Artificial intelligence (AI) offers enormous potential to transform our businesses, solve some of our toughest problems and inspire the world to a better future. But our AI systems are only as good as the data we put into them. As AI becomes increasingly ubiquitous in all aspects of our lives, ensuring we’re developing and training these systems with data that is fair, interpretable and unbiased is critical.
“Our AI systems are only as good as the data we put into them.”
Bad data can contain implicit racial, gender, or ideological biases. It can be poorly researched, with vague and unsourced origins. For some, end results can be catastrophic: Qualified candidates can be disregarded for employment, while others can be subjected to unfair treatment in areas such as education or financial lending. In other words, that age-old saying, “garbage in, garbage out” still applies to data-driven AI systems.
The solution to reducing bias in AI may be our AI systems themselves. AI may actually hold the key to mitigating bias in AI systems – and offers an opportunity to shed light on the existing biases we hold as humans.
Without a process to guide the responsible development of trustworthy AI, our systems won’t benefit society — in fact, AI systems could exacerbate the negative consequences of unconscious bias. We therefore need to define an ethical framework that guides the development of this technology, roots out bias from our systems, and better aligns them with human values. This is a challenge for everyone in society, and it will require deep collaboration across industries, specialties and backgrounds. At IBM, we are committed to ensuring the responsible advancement and deployment of AI technologies. That includes providing clients and partners the ability to audit and understand how our AI systems arrived at a given decision or recommendation.
New Multi-Disciplinary Conference Dedicated to AI Ethics
Today marks a significant milestone in progressing these conversations. IBM’s Francesca Rossi, AI Ethics Global Leader and Distinguished Research Staff Member at IBM Research AI, will co-chair the inaugural Artificial Intelligence, Ethics and Society (AIES) conference in New Orleans. This multi-disciplinary, multi-stakeholder event is designed to shift the dynamics of the conversation on AI and ethics to concrete actions that scientists, businesses and society alike can take to ensure this promising technology is ushered into the world responsibility. For the first time, academics, researchers and students across several disciplines and industries will come together to present research, collaborate, and, most importantly, share personal experiences and insights to accelerate our collective understanding of ethical AI imperatives.
Also for the first time, the AIES conference will bring together two leading scientific associations around the theme of AI Ethics – the Association for Computing Machinery (and its special interest group on AI) and the Association for the Advancement of Artificial Intelligence (AAAI) – to reinforce scientific multi-disciplinary discussions on AI ethics. Over the course of three days, AIES attendees will present and discuss new peer-reviewed research on the ethical implications of artificial intelligence. Out of 165 submitted papers to the conference, 61 will be featured – including five by IBM Research – in sessions designed to ignite conversation and inspire actionable insight.
This conference is vital, because as we increasingly rely on apps and services that use AI, we need to be confident that AI is transparent, interpretable, unbiased, and trustworthy.
The Bias Test: New IBM Research on AI and Bias
Among the five new research papers IBM will present at AIES, Rossi will unveil her most recent work, “Towards Composable Bias Rating of AI Services,” executed in collaboration with IBM Researcher Biplav Srivastava. In this research, Rossi and Srivastava devised a testing methodology wherein deployed AI systems can be evaluated even if the training data is not available.

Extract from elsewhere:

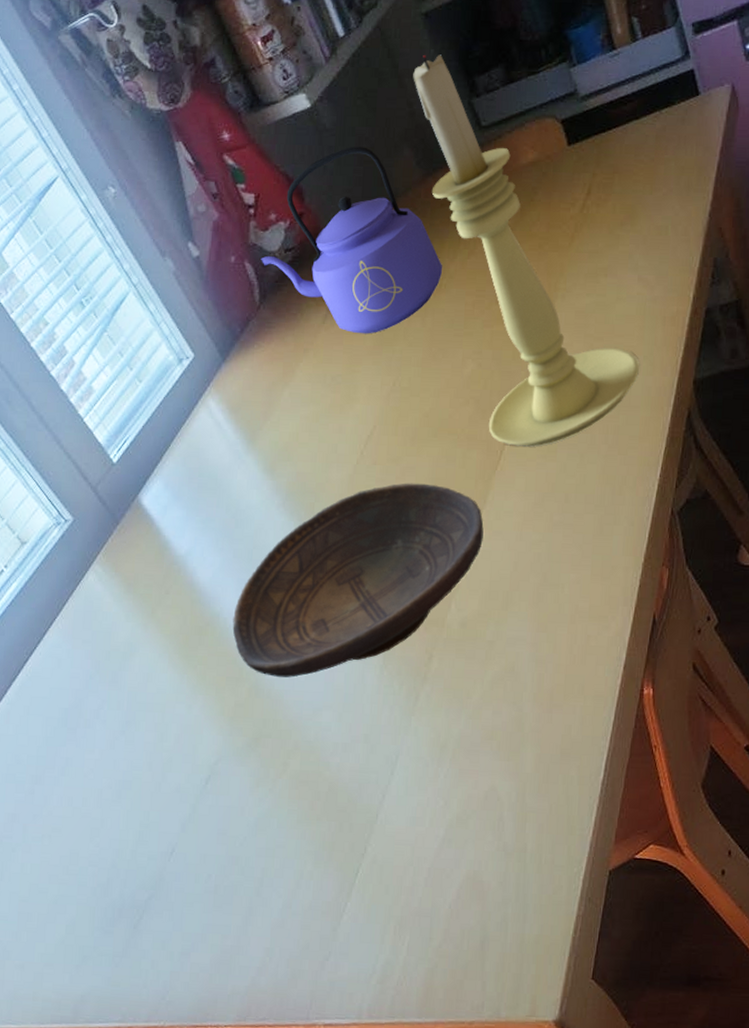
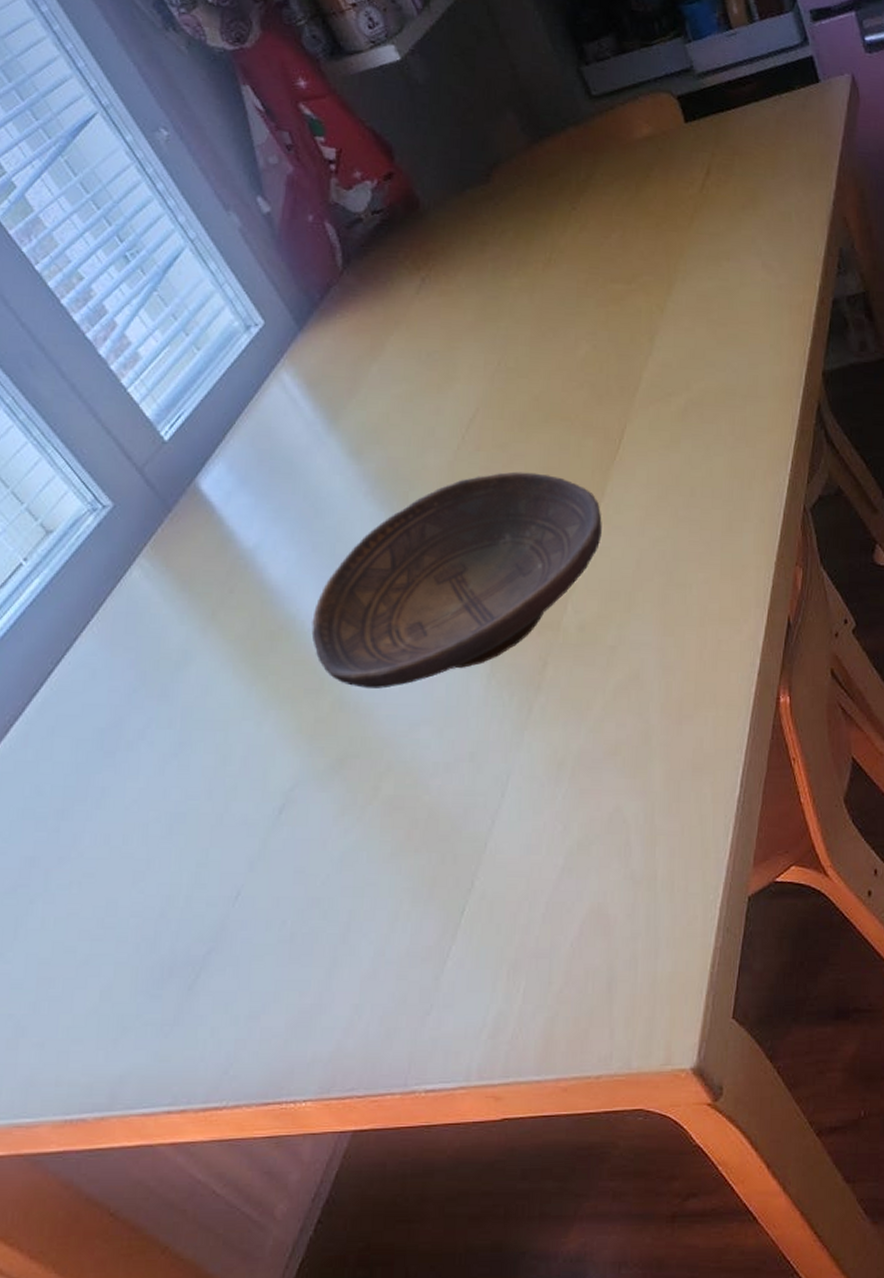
kettle: present [261,146,442,334] -> none [343,106,551,308]
candle holder: present [413,54,639,447] -> none [516,16,766,436]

This research proposes that an independent, three-level rating system can determine the relative fairness of an AI system: 1) It’s not biased, 2) It inherits the bias properties of its data or training, or 3) It has the potential to introduce bias whether the data is fair or not. From that independent evaluation, the AI end-user can determine the trustworthiness of each system, based on its level of bias.
But guidelines and evaluative testing systems aren’t the only viable approaches. Last December, an IBM Research AI effort by Flavio Calmon, Dennis Wei, Bhanu Vinzamuri, Karthi Ramamurthy and Kush Varshney developed a methodology to reduce the discrimination that may be present in a training dataset — this way, any AI algorithm that later learns from that dataset will perpetuate as little inequity as possible. The team’s paper, which was presented at the Neural Information Processing Systems (NIPS) conference, introduces a probabilistic formulation of data pre-processing for reducing discrimination. They show that discrimination can be greatly reduced through effective data transformation.

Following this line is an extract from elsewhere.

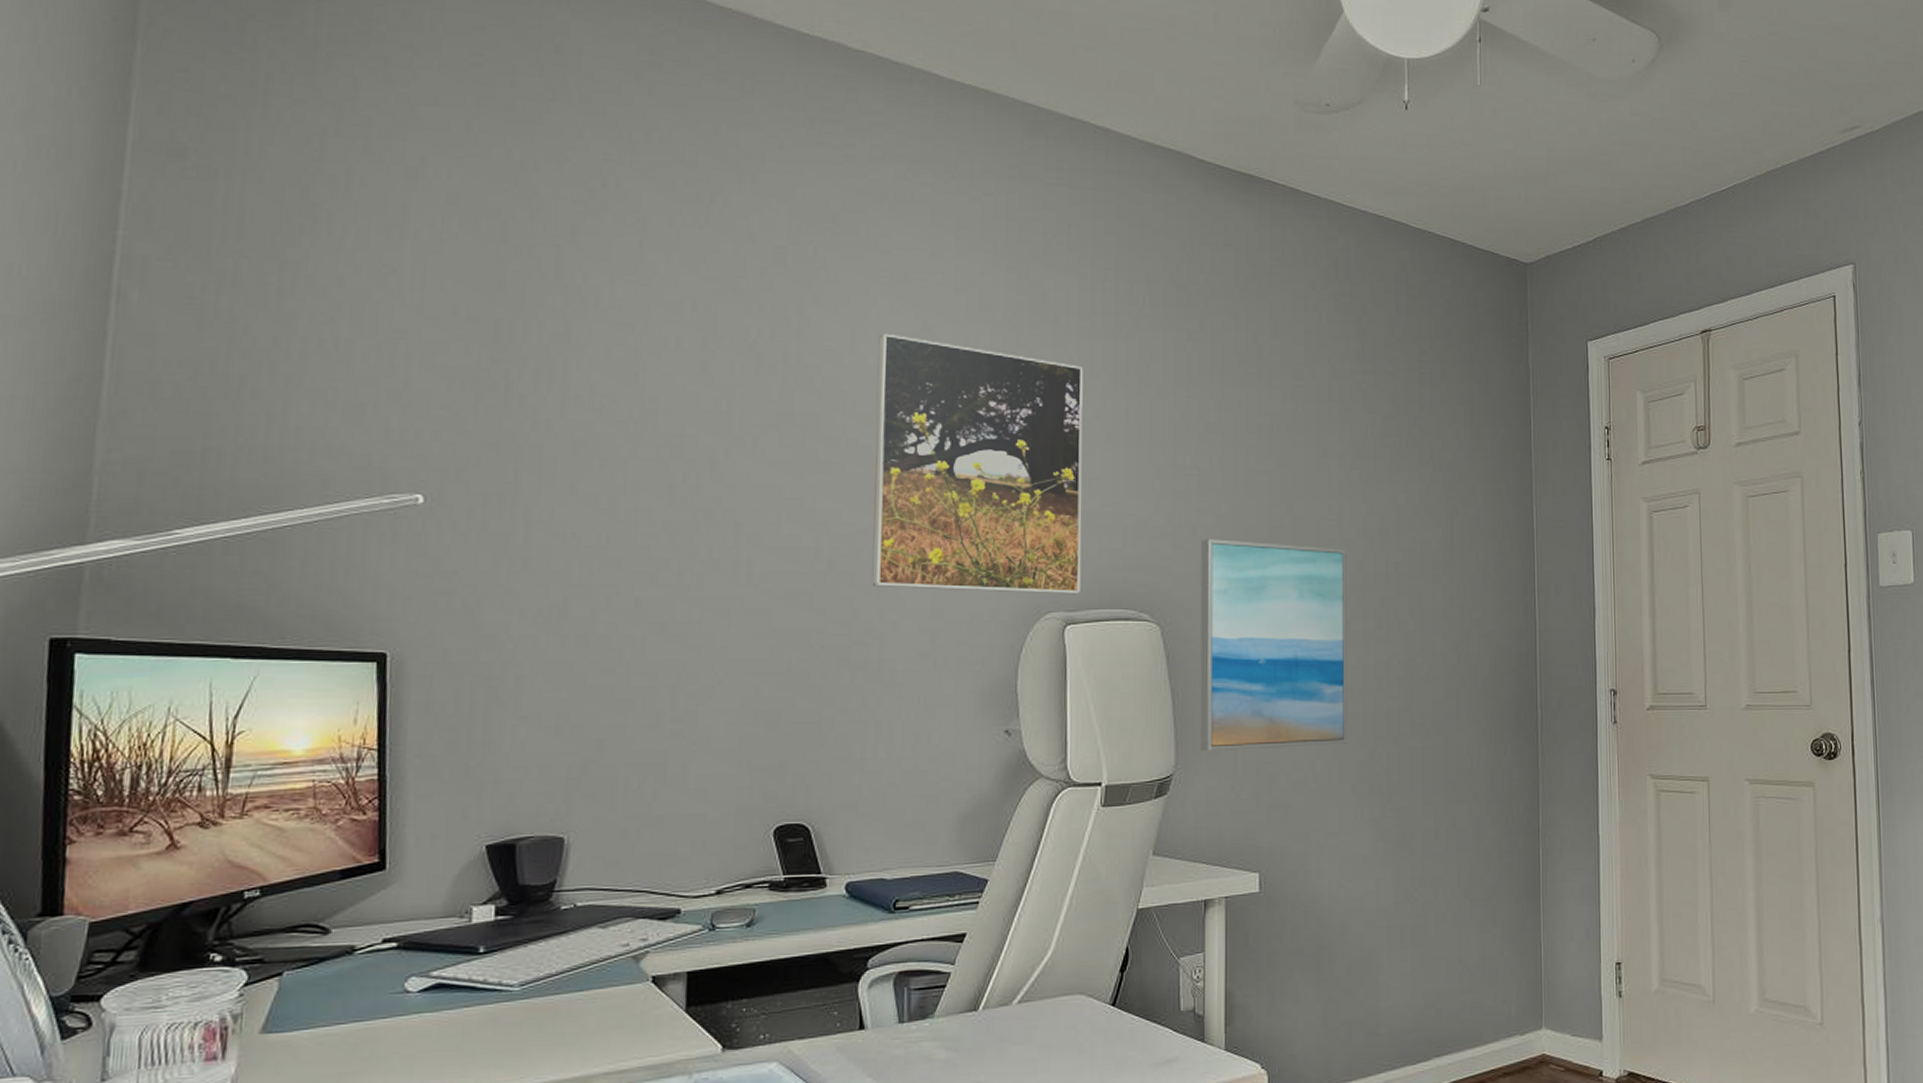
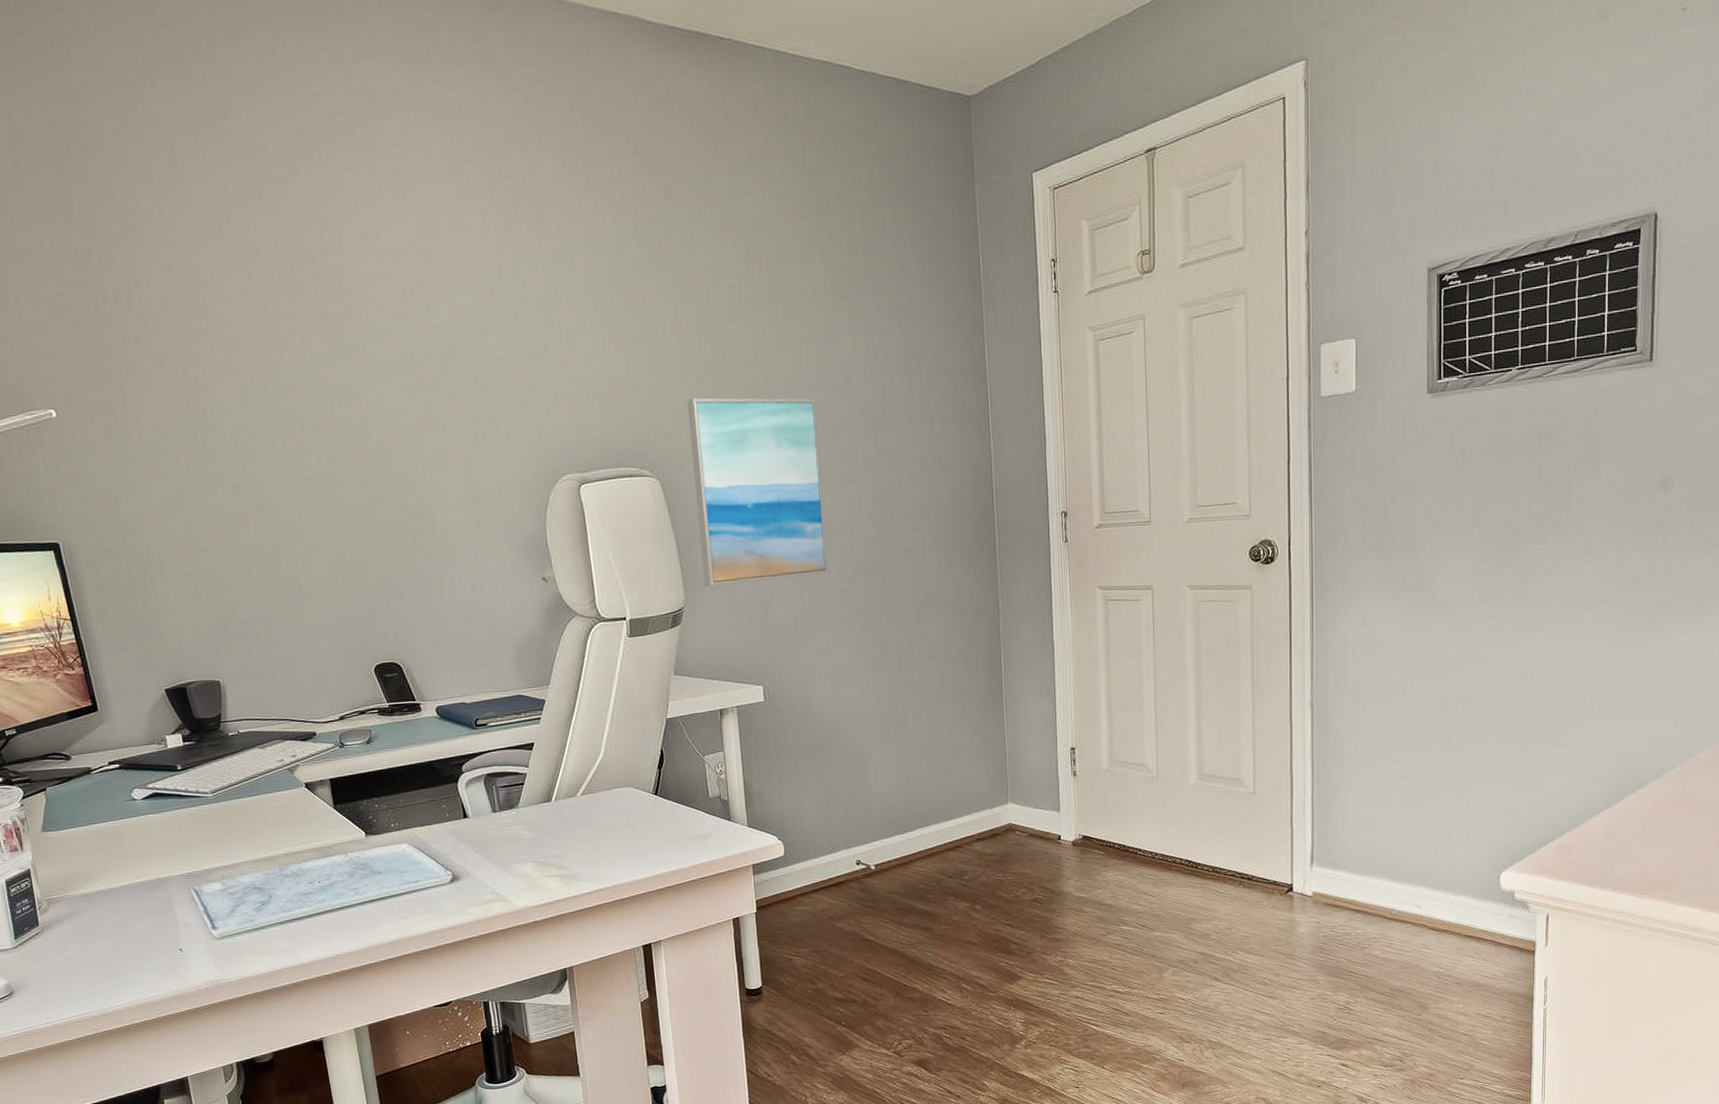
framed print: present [871,333,1083,595] -> none [387,229,589,462]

Future State: AI Reduces Human Bias
Research and multidisciplinary conversations like those taking place at AIES are crucial to the advancement of fair, trustworthy AI. By progressing new ethical frameworks for AI and thinking critically about the quality of our datasets and how humans perceive and work with AI, we can accelerate the artificial intelligence field in a way that will benefit everyone. IBM believes that artificial intelligence actually holds the keys to mitigating bias out of AI systems – and offers an unprecedented opportunity to shed light on the existing biases we hold as humans.